■ **YOUR GOAL**: In the material below, count the lines where the word "Burgenland" appears. Nothing but the number, please.

■ **SOURCE DATA**:
- Opening Delimiter -
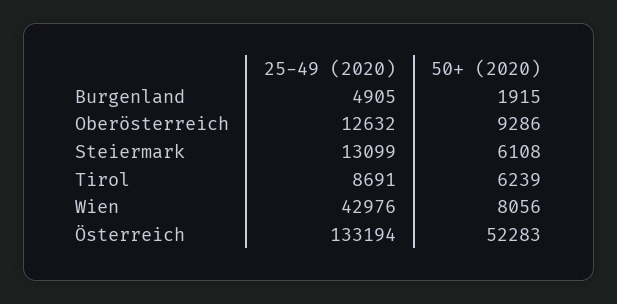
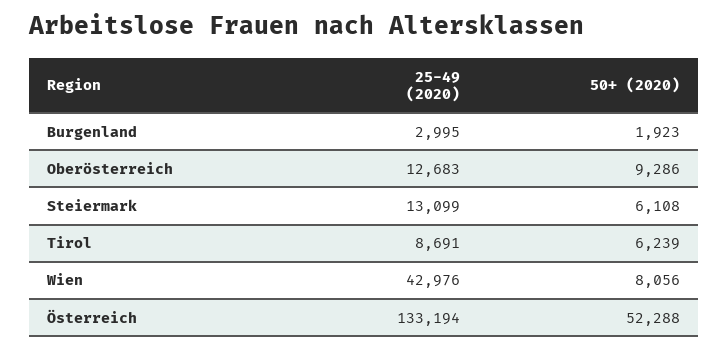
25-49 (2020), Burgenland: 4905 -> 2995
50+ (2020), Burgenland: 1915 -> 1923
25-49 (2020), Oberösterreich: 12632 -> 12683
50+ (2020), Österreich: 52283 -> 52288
- Closing Delimiter -
- Opening Delimiter -
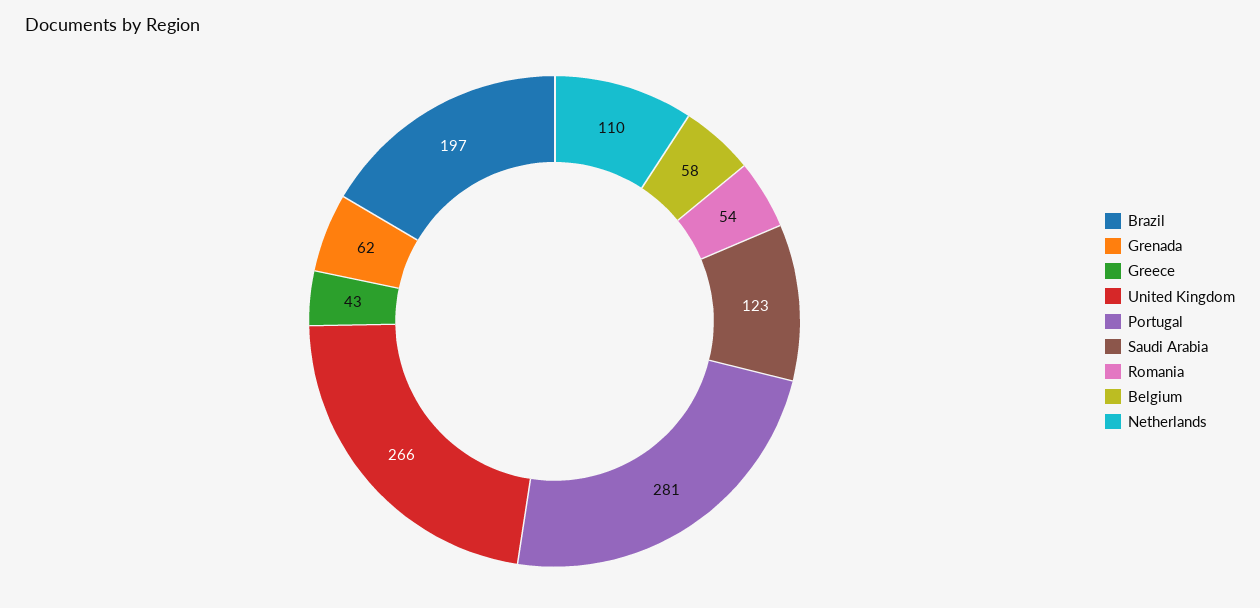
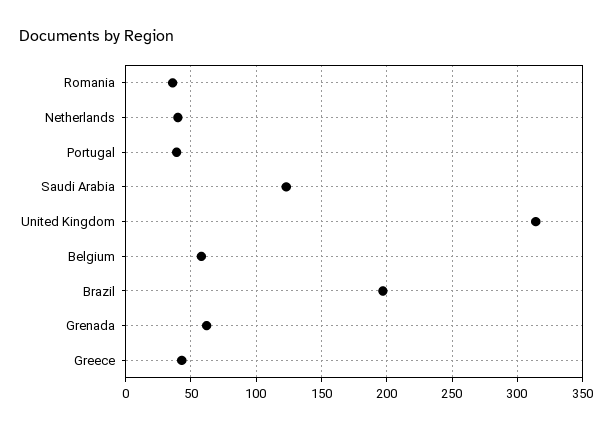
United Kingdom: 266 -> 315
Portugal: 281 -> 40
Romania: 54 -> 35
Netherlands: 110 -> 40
- Closing Delimiter -
■ **YOUR RESPONSE**: 2